____ Lesetext
Für eine Wiederbelebung der Entspannungspolitik
Referat von Werner Ruf beim 28. bundesweiten Friedensratschlag am 4.12.
Inhalt
1. Was ist Sicherheit?
Ökumenischer Kirchentag: Workshop NATO-GS Stoltenberg, moderiert von de Maizière.
Si vis pacem, para bellum – schon immer falsch und gefährlich!
Welchen Frieden meinte die Formel? Nach gewonnenem Krieg wurde Frieden hergestellt, wurde das Land „befriedet“, heißt, die arbeitsfähigen Männer und brauchbaren Frauen wurden in die Sklaverei geführt. Sklaven: als Arbeitskraft = Energiequelle der Römischen Reiches (und ihren Heimatländern entzogen)..
Was aber beinhaltet der dumme und falsche Spruch heute?
ABSCHRECKUNG – die zentrale Doktrin de NATO. Nicht nur Abschreckung, sondern Glaubwürdige Abschreckung. Sie schließt den Ersteinsatz von Atomwaffen ein. Diese Doktrin hat die NATO soeben (1.12. 2021) auf ihrer Konferenz in Riga nochmals betont. Diese „Verteidigungspolitik“ scheint trotz ihrer Absurdität, die letztlich die Vernichtung allen Lebens auf unserem Planeten in Kauf nimmt, von den Köpfen der großen Mehrheit der Menschen Besitz ergriffen zu haben – bis hin zum sicherheitspolitischen Sprecher der Partei „die LINKE“.
Dass aber Abschreckung nicht Frieden bringen kann, hat schon Immanuel Kant in seiner Schrift über den Ewigen Frieden klar und überzeugend zum Ausdruck gebracht. Er schreibt:
„Stehende Heere sollen mit der Zeit ganz aufhören. Denn sie bedrohen andere Staaten mit Krieg durch die Bereitschaft, immer dazu gerüstet zu erscheinen; reizen diese an, sich einander in der Menge der Gerüsteten, die keine Grenze kennt, zu übertreffen …“
Immanuel Kant: Zum Ewigen Frieden, 3. Präliminarartikel.
________
____ Vorliegende Zeilen
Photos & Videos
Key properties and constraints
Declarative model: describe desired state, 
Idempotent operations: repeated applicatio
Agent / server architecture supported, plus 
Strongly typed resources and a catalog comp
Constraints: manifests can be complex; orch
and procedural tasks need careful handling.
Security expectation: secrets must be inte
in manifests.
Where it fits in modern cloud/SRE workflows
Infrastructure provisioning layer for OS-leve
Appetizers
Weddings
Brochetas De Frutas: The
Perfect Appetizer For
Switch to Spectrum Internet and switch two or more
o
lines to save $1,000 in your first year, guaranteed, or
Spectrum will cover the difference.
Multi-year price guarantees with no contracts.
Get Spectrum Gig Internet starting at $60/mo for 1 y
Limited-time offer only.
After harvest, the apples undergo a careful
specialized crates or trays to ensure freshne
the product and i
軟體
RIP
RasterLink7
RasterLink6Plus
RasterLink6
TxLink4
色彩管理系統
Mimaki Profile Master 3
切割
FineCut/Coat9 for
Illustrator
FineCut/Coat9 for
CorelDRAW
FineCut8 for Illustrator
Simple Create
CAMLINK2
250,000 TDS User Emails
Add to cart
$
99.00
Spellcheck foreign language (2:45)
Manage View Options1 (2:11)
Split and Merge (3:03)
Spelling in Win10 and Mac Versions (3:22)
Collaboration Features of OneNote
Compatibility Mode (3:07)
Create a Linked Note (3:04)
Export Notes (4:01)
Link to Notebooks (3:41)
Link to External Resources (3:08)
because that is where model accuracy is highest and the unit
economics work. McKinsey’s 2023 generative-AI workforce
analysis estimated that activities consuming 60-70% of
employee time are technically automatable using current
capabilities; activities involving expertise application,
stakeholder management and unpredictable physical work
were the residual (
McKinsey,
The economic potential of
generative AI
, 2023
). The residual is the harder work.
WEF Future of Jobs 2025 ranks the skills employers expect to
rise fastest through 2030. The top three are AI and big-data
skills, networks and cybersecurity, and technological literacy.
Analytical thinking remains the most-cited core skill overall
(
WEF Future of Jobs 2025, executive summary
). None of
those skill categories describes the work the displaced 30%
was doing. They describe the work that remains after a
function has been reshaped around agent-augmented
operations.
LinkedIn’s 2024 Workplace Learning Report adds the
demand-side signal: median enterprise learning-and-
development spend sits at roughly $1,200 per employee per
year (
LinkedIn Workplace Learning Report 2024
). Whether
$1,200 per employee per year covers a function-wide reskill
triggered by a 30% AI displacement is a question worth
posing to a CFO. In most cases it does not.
________
**Arbeitsauftrag:** Schreiben Sie das Stück des Referats von „Für eine Wiederbelebung“ bis „ihren Heimatländern entzogen)..“ noch einmal ab und ersetzen Sie darin „Sklaverei“ durch „Knechtschaft“.

**Schriftliche Lösung:**
Für eine Wiederbelebung der Entspannungspolitik
Referat von Werner Ruf beim 28. bundesweiten Friedensratschlag am 4.12.
Inhalt
1. Was ist Sicherheit?
Ökumenischer Kirchentag: Workshop NATO-GS Stoltenberg, moderiert von de Maizière.
Si vis pacem, para bellum – schon immer falsch und gefährlich!
Welchen Frieden meinte die Formel? Nach gewonnenem Krieg wurde Frieden hergestellt, wurde das Land „befriedet“, heißt, die arbeitsfähigen Männer und brauchbaren Frauen wurden in die Knechtschaft geführt. Sklaven: als Arbeitskraft = Energiequelle der Römischen Reiches (und ihren Heimatländern entzogen)..